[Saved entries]
--------------------
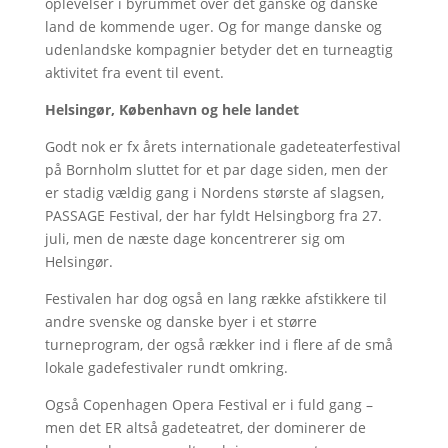
oplevelser i byrummet over det ganske og danske
land de kommende uger. Og for mange danske og
udenlandske kompagnier betyder det en turneagtig
aktivitet fra event til event.
Helsingør, København og hele landet
Godt nok er fx årets internationale gadeteaterfestival
på Bornholm sluttet for et par dage siden, men der
er stadig vældig gang i Nordens største af slagsen,
PASSAGE Festival, der har fyldt Helsingborg fra 27.
juli, men de næste dage koncentrerer sig om
Helsingør.
Festivalen har dog også en lang række afstikkere til
andre svenske og danske byer i et større
turneprogram, der også rækker ind i flere af de små
lokale gadefestivaler rundt omkring.
Også Copenhagen Opera Festival er i fuld gang –
men det ER altså gadeteatret, der dominerer de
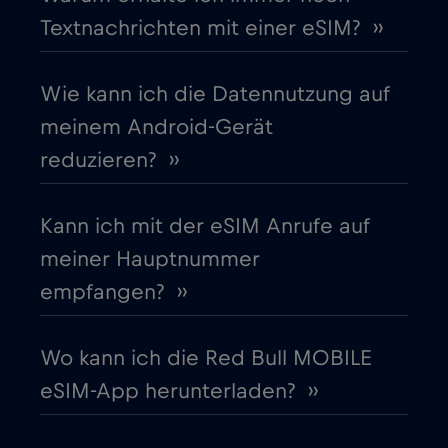
Cruise & land Telenor Maritime
€18
,-/GB
Textnachrichten mit einer eSIM? ››
Cruise only Telenor Maritime
€15
,-/GB
Wie kann ich die Datennutzung auf
meinem Android-Gerät
Dänemark
€2
,-/GB
reduzieren? ››
Deutschland
€2
,-/GB
Kann ich mit der eSIM Anrufe auf
meiner Hauptnummer
Dubai
€5
,-/GB
empfangen? ››
Ecuador
€4
,-/GB
Wo kann ich die Red Bull MOBILE
eSIM-App herunterladen? ››
Estland
€2
,-/GB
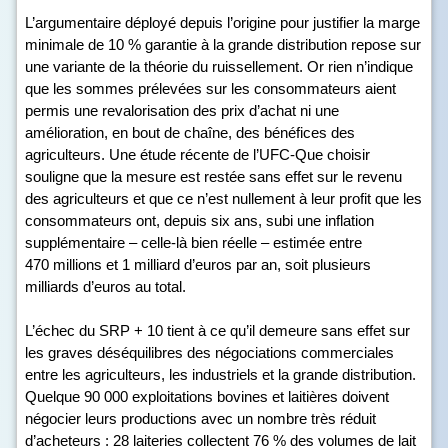
L’argumentaire déployé depuis l’origine pour justifier la marge
minimale de 10 % garantie à la grande distribution repose sur
une variante de la théorie du ruissellement. Or rien n’indique
que les sommes prélevées sur les consommateurs aient
permis une revalorisation des prix d’achat ni une
amélioration, en bout de chaîne, des bénéfices des
agriculteurs. Une étude récente de l’UFC-Que choisir
souligne que la mesure est restée sans effet sur le revenu
des agriculteurs et que ce n’est nullement à leur profit que les
consommateurs ont, depuis six ans, subi une inflation
supplémentaire – celle-là bien réelle – estimée entre
470 millions et 1 milliard d’euros par an, soit plusieurs
milliards d’euros au total.
L’échec du SRP + 10 tient à ce qu’il demeure sans effet sur
les graves déséquilibres des négociations commerciales
entre les agriculteurs, les industriels et la grande distribution.
Quelque 90 000 exploitations bovines et laitières doivent
négocier leurs productions avec un nombre très réduit
d’acheteurs : 28 laiteries collectent 76 % des volumes de lait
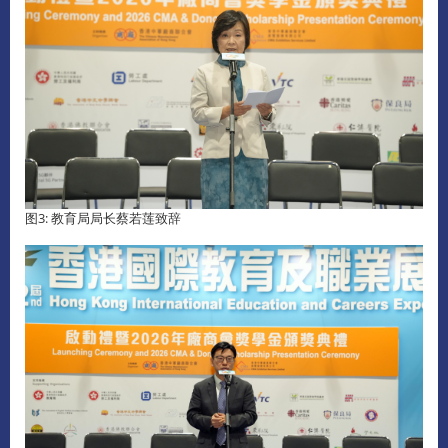
图3: 教育局局长蔡若莲致辞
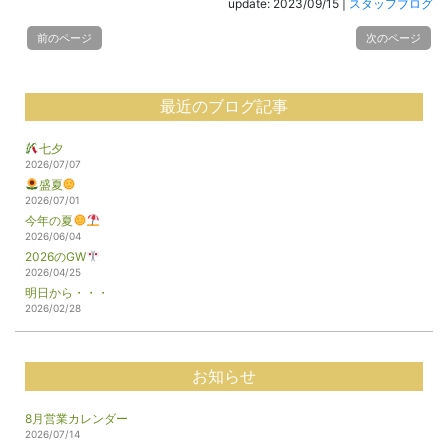
update: 2023/09/15
|
スタッフブログ
前のページ
次のページ
最近のブログ記事
七夕
2026/07/07
盛夏
2026/07/01
今年の夏
2026/06/04
2026のGW
2026/04/25
明日から・・・
2026/02/28
お知らせ
8月営業カレンダー
2026/07/14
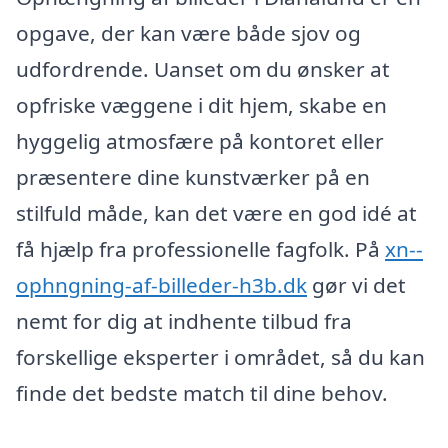
opgave, der kan være både sjov og
udfordrende. Uanset om du ønsker at
opfriske væggene i dit hjem, skabe en
hyggelig atmosfære på kontoret eller
præsentere dine kunstværker på en
stilfuld måde, kan det være en god idé at
få hjælp fra professionelle fagfolk. På
xn--
ophngning-af-billeder-h3b.dk
gør vi det
nemt for dig at indhente tilbud fra
forskellige eksperter i området, så du kan
finde det bedste match til dine behov.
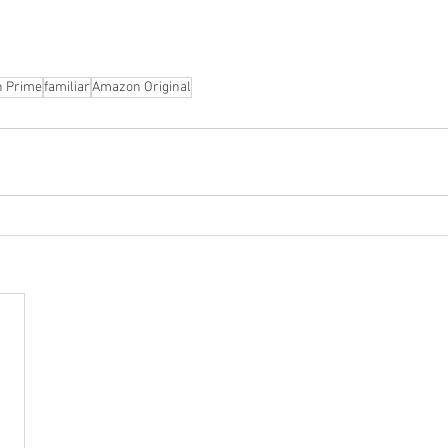
 Prime
familiar
Amazon Original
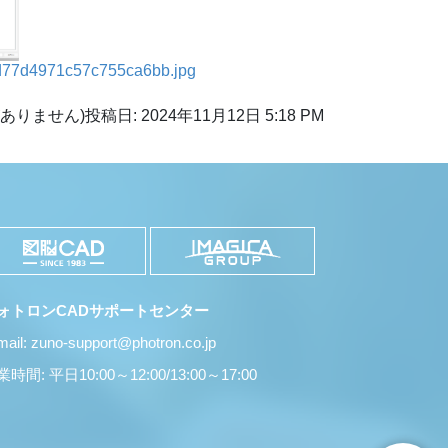
d77d4971c57c755ca6bb.jpg
ありません)
投稿日: 2024年11月12日 5:18 PM
ォトロンCADサポートセンター
mail: zuno-support@photron.co.jp
時間: 平日10:00～12:00/13:00～17:00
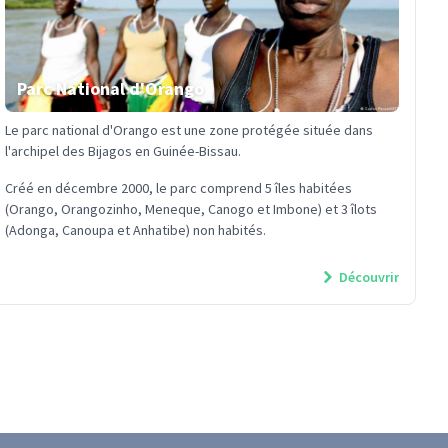
Parc National d'Orango
Le parc national d'Orango est une zone protégée située dans
l'archipel des Bijagos en Guinée-Bissau.
Créé en décembre 2000, le parc comprend 5 îles habitées
(Orango, Orangozinho, Meneque, Canogo et Imbone) et 3 îlots
(Adonga, Canoupa et Anhatibe) non habités.
Le Parc National ...
Découvrir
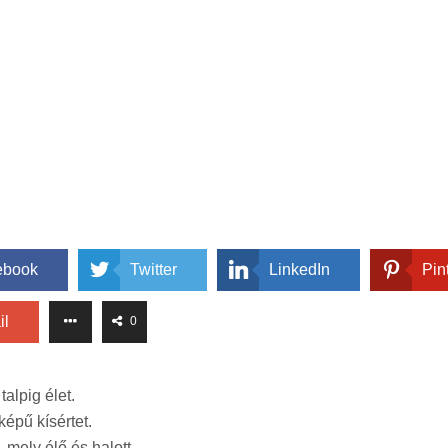
ebook
Twitter
LinkedIn
Pin
il
0
 talpig élet.
yképű kísértet.
 mely élő és halott,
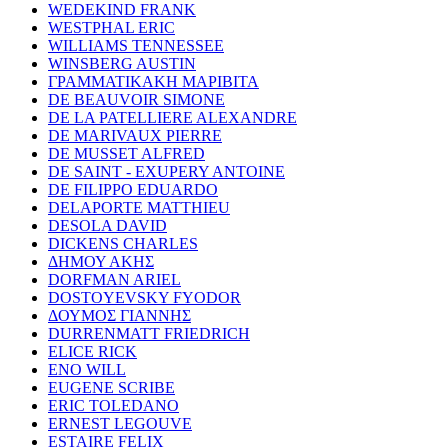
WEDEKIND FRANK
WESTPHAL ERIC
WILLIAMS TENNESSEE
WINSBERG AUSTIN
ΓΡΑΜΜΑΤΙΚΑΚΗ ΜΑΡΙΒΙΤΑ
DE BEAUVOIR SIMONE
DE LA PATELLIERE ALEXANDRE
DE MARIVAUX PIERRE
DE MUSSET ALFRED
DE SAINT - EXUPERY ANTOINE
DE FILIPPO EDUARDO
DELAPORTE MATTHIEU
DESOLA DAVID
DICKENS CHARLES
ΔΗΜΟΥ ΑΚΗΣ
DORFMAN ARIEL
DOSTOYEVSKY FYODOR
ΔΟΥΜΟΣ ΓΙΑΝΝΗΣ
DURRENMATT FRIEDRICH
ELICE RICK
ENO WILL
EUGENE SCRIBE
ERIC TOLEDANO
ERNEST LEGOUVE
ESTAIRE FELIX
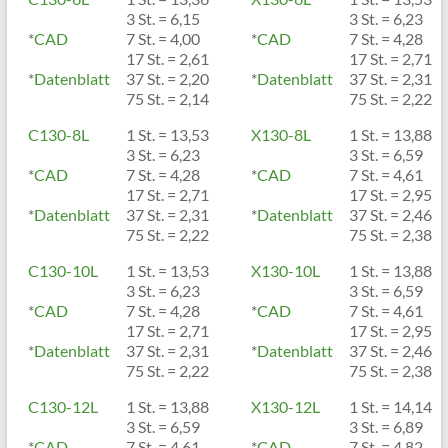
3 St. = 6,15
3 St. = 6,23
*
CAD
7 St. = 4,00
*
CAD
7 St. = 4,28
17 St. = 2,61
17 St. = 2,71
*
Datenblatt
37 St. = 2,20
*
Datenblatt
37 St. = 2,31
75 St. = 2,14
75 St. = 2,22
C130-8L
1 St. = 13,53
X130-8L
1 St. = 13,88
3 St. = 6,23
3 St. = 6,59
*
CAD
7 St. = 4,28
*
CAD
7 St. = 4,61
17 St. = 2,71
17 St. = 2,95
*
Datenblatt
37 St. = 2,31
*
Datenblatt
37 St. = 2,46
75 St. = 2,22
75 St. = 2,38
C130-10L
1 St. = 13,53
X130-10L
1 St. = 13,88
3 St. = 6,23
3 St. = 6,59
*
CAD
7 St. = 4,28
*
CAD
7 St. = 4,61
17 St. = 2,71
17 St. = 2,95
*
Datenblatt
37 St. = 2,31
*
Datenblatt
37 St. = 2,46
75 St. = 2,22
75 St. = 2,38
C130-12L
1 St. = 13,88
X130-12L
1 St. = 14,14
3 St. = 6,59
3 St. = 6,89
*
CAD
7 St. = 4,61
*
CAD
7 St. = 4,82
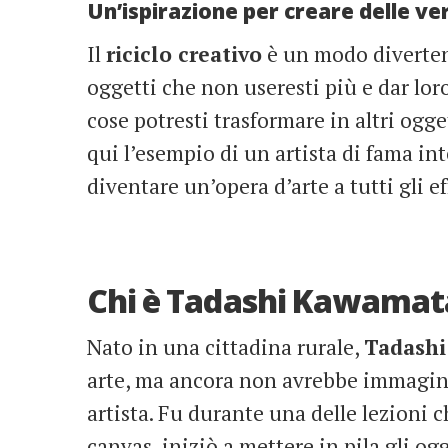
Un’ispirazione per creare delle ve
Il
riciclo creativo
è un modo divertent
oggetti che non useresti più e dar lo
cose potresti trasformare in altri ogge
qui l’esempio di un artista di fama in
diventare un’opera d’arte a tutti gli ef
Chi è Tadashi Kawamat
Nato in una cittadina rurale,
Tadash
arte, ma ancora non avrebbe immagina
artista. Fu durante una delle lezioni 
canvas, iniziò a mettere in pila gli og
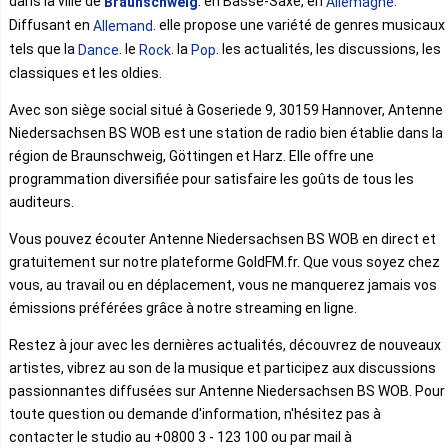
dans la ville de
. en Basse-Saxe, en
.
Braunschweig
Allemagne
Diffusant en
. elle propose une variété de genres musicaux
Allemand
tels que la
. le
. la
. les actualités, les discussions, les
Dance
Rock
Pop
classiques et les oldies.
Avec son siège social situé à Goseriede 9, 30159 Hannover, Antenne
Niedersachsen BS WOB est une station de radio bien établie dans la
région de Braunschweig, Göttingen et Harz. Elle offre une
programmation diversifiée pour satisfaire les goûts de tous les
auditeurs.
Vous pouvez écouter Antenne Niedersachsen BS WOB en direct et
gratuitement sur notre plateforme GoldFM.fr. Que vous soyez chez
vous, au travail ou en déplacement, vous ne manquerez jamais vos
émissions préférées grâce à notre streaming en ligne.
Restez à jour avec les dernières actualités, découvrez de nouveaux
artistes, vibrez au son de la musique et participez aux discussions
passionnantes diffusées sur Antenne Niedersachsen BS WOB. Pour
toute question ou demande d'information, n'hésitez pas à
contacter le studio au +0800 3 - 123 100 ou par mail à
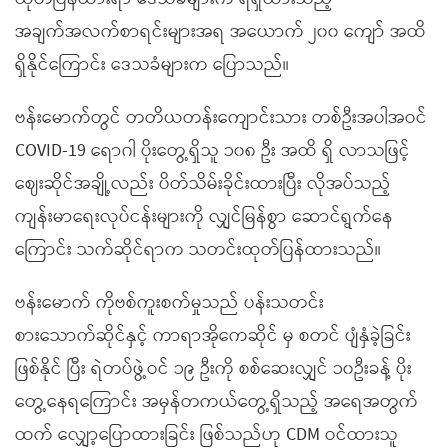
အချက်အလက်စာရင်းများအရ အယောက် ၂၀၀ ကျော် အထိ
ရှိနိုင်ကြောင်း ဒေသခံများက ပြောသည်။
ဗန်းမောက်တွင် တတိယတန်းကျောင်းသား တစ်ဦးအပါအဝင်
COVID-19 ရောဂါ ပိုးတွေ့ရှိသူ ၁၀၈ ဦး အထိ ရှိ လာသဖြင့်
ဈေးဆိုင်အချို့လည်း ပိတ်သိမ်းခိုင်းထားပြီး လိုအပ်သည့်
ကျန်းမာရေးလုပ်ငန်းများကို လျှင်မြန်စွာ ဆောင်ရွက်နေ
ကြောင်း သက်ဆိုင်ရာက သတင်းထုတ်ပြန်ထားသည်။
ဗန်းမောက် ကိုဗစ်ကူးစက်မှုသည် ပန်းသတင်း
စားသောက်ဆိုင်နှင့် ကာရာအိုကေဆိုင် မှ စတင် ပျံနှံခဲ့ခြင်း
ဖြစ်နိုင် ပြီး ရဲတပ်ဖွဲ့ဝင် ၁၉ ဦးကို စစ်ဆေးလျှင် ၁၀ဦးခန့် ပိုး
တွေ့နေရကြောင်း အမှန်တကယ်တွေ့ရှိသည့် အရေအတွက်
ထက် လျှော့ပြောထားခြင်း ဖြစ်သည်ဟု CDM ဝင်ထားသူ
--------------------
Using the data above, print only the lines starting at the one with "Amazon Original" and ending at the one with "WILLIAMS TENNESSEE", exactly as they stand, minus the pictures.

Amazon Original
d77d4971c57c755ca6bb.jpg
ありません)
投稿日: 2024年11月12日 5:18 PM
ォトロンCADサポートセンター
mail: zuno-support@photron.co.jp
時間: 平日10:00～12:00/13:00～17:00
Parc National d'Orango
Le parc national d'Orango est une zone protégée située dans
l'archipel des Bijagos en Guinée-Bissau.
Créé en décembre 2000, le parc comprend 5 îles habitées
(Orango, Orangozinho, Meneque, Canogo et Imbone) et 3 îlots
(Adonga, Canoupa et Anhatibe) non habités.
Le Parc National ...
Découvrir
ebook
Twitter
LinkedIn
Pin
il
0
 talpig élet.
yképű kísértet.
 mely élő és halott,
WEDEKIND FRANK
WESTPHAL ERIC
WILLIAMS TENNESSEE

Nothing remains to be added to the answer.